お知らせでは、「日天四の下に住み、人間は神の氏子」と仰せられていますが、上記の御教えは少し編集しているようです。おそらく、この「金光教祖御理解」が刊行されたのは大正二年の教祖がお国替えをなされてから三十年祭の時ですから、当時の世の中は和洋折衷の文化が全国に定着していますし、今さら、徳川時代の「日天四」という名称を載せるのは、ためらわれたのかもしれません。それでも、明治三十三年に金光教が独立教団として政府から認可を得た時には、「日乃大神」という表現で金光教教規に記載されていたのですから、「日乃大神の下に住み」とするのが本当だったのかもしれません。
まあ、このあたりから、金光教の神観もあやふやになってくるようで、そうして、神は「あると思えばある、ないと思えばない」と説く人や、「神は、人間の働きがないと働くことはありません」という、漠然としたとらえ方が、本教で幅を利かせることになったようです。
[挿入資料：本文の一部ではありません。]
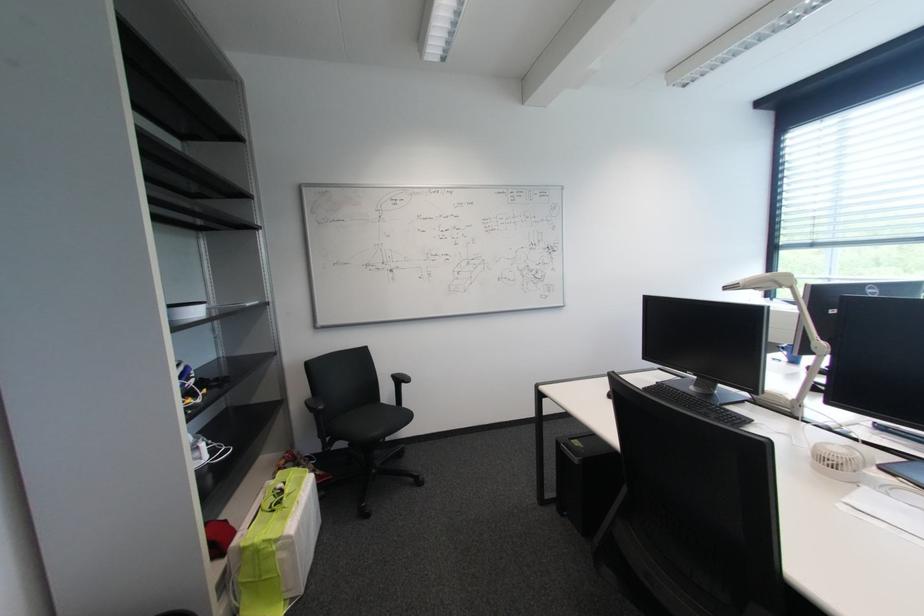
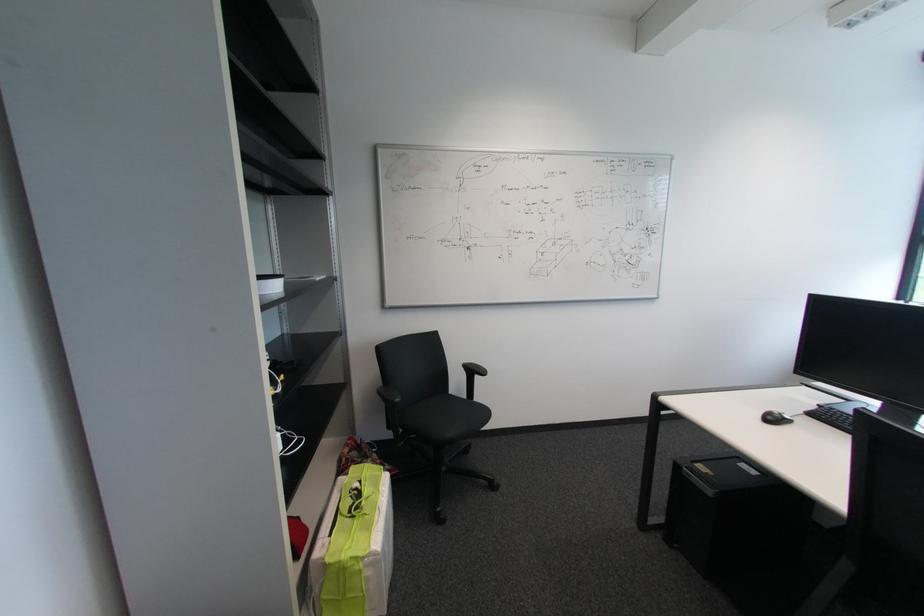
Find the pixel in the second image that matches [663,384] in the first image.

(825, 407)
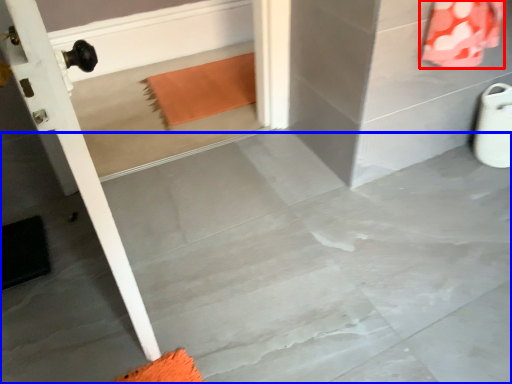
Question: Among these objects, which one is nearest to the camera, material (highlighted by a red box) or concrete (highlighted by a blue box)?

Choices:
 (A) material
 (B) concrete

Answer: (B)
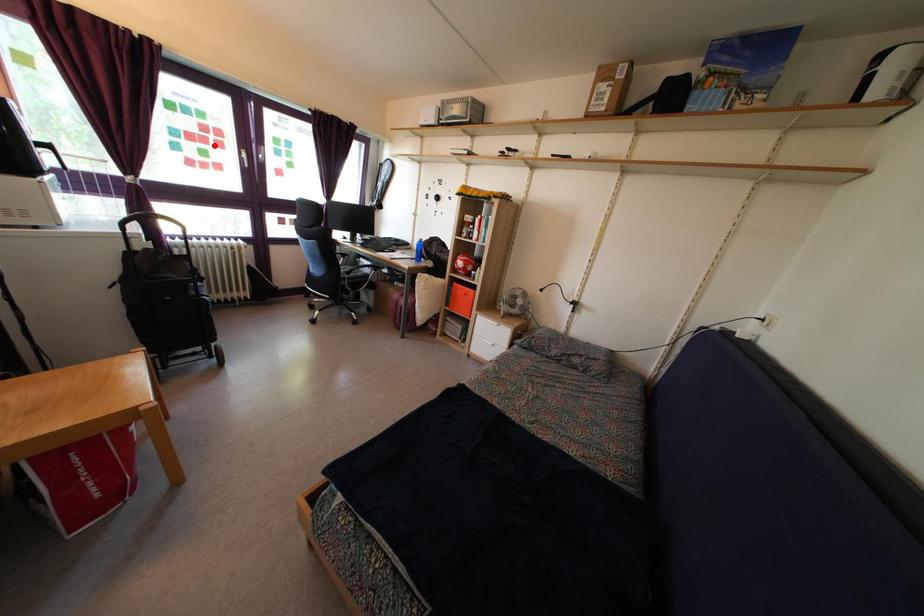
ところで、このお知らせは「人間は神の氏子」宣言ともいえるものでしょう。そして「三神 天地神」とご自分のことを仰せられたのもこの時です。そういうお方がこのような親心あふれるお言葉を私共に伝えられる。実に有り難くも大切なところでありましょう。そして思うのです。この時のお知らせが、後の天地書附の背景であると。こういう天地三神さまの思いが込められているのが天地書附でもあると。どうして天地書附に「一心に願え 今月今日でたのめい」と書かれてあるのか。その内容はここにありますように「氏子身の上のこと何なりとも、実意をもって願え」ということなのです。実意とはここでは、本心、本気、ということになります(広辞苑)。
親子の間であっても、本心ではない嘘では困りますよね。頼むならやはり真剣でなければ。神の子である私共が、真剣に親神さまに向き合う、それが一番の御神願ではないでしょうか。